* _Questions to answer_
1: From the reader comments below, repeat the stretch from "4. Hi there, loved" through "lived in both countries." word for word.
2: Answer these questions using the reader comments below.
(a) At which store does the former supermarket manager enjoy having groceries packed?
(b) What nationality is the partner of the commenter who is Dutch?
(c) Which topics does that commenter want to comment on?

* _Text shown_
....................
    And as a former supermarkt manager I really enjoyed that my groceries are packed whenever I visit Coles in Australia but other than that the supermarkt experience seems the same to me. Coles is similar to the larger grocery stores like Albert Heijn. Even the self scan. Ofcourse if you visit a small grocery story it is possible that you don’t find everything you need.

    Thanks for sharing

  4. Hi there, loved the article. Always fun to see how people experience the difference between these two countries. I am Dutch and my partner is Australian so we compare a lot.
    I do want to comment on the first two topics because unlike the other ones I completely don’t resonate with your experience.

    Your first sentences about huge supermarkets with endless aisles of products and the doctor’s appointment where you make a doctor’s appointment you call and schedule a time, go there, give your name and take a seat are in general the same in both countries. At least that’s how I experience it and I lived in both countries.
....................
* _Material provided_
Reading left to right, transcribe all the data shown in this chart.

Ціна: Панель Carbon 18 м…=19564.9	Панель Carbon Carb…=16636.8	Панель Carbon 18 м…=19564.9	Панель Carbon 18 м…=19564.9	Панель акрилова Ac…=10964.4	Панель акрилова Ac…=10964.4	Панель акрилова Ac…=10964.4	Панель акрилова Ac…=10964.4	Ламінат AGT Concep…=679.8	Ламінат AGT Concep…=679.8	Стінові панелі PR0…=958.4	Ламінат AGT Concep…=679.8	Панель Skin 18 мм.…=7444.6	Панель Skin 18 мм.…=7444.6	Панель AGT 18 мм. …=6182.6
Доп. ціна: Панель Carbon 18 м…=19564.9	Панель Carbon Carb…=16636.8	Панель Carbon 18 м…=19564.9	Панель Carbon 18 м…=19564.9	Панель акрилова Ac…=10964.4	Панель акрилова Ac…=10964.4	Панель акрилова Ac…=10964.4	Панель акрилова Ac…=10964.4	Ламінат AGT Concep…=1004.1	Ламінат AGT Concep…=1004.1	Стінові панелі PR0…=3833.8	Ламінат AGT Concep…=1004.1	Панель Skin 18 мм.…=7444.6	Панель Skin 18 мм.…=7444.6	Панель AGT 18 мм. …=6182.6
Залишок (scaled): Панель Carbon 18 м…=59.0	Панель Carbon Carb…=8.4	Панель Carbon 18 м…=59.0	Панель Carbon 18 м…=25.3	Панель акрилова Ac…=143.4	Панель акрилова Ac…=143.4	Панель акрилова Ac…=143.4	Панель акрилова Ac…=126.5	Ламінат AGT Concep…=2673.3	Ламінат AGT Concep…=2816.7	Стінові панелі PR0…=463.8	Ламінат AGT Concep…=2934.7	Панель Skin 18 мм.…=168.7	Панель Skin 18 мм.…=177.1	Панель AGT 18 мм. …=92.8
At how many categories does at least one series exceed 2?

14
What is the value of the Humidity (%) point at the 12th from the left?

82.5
....................
* _Answers to the problems_
1:
4. Hi there, loved the article. Always fun to see how people experience the difference between these two countries. I am Dutch and my partner is Australian so we compare a lot.
    I do want to comment on the first two topics because unlike the other ones I completely don’t resonate with your experience.

    Your first sentences about huge supermarkets with endless aisles of products and the doctor’s appointment where you make a doctor’s appointment you call and schedule a time, go there, give your name and take a seat are in general the same in both countries. At least that’s how I experience it and I lived in both countries.

2:
(a) Coles, in Australia.
(b) Australian.
(c) The first two topics.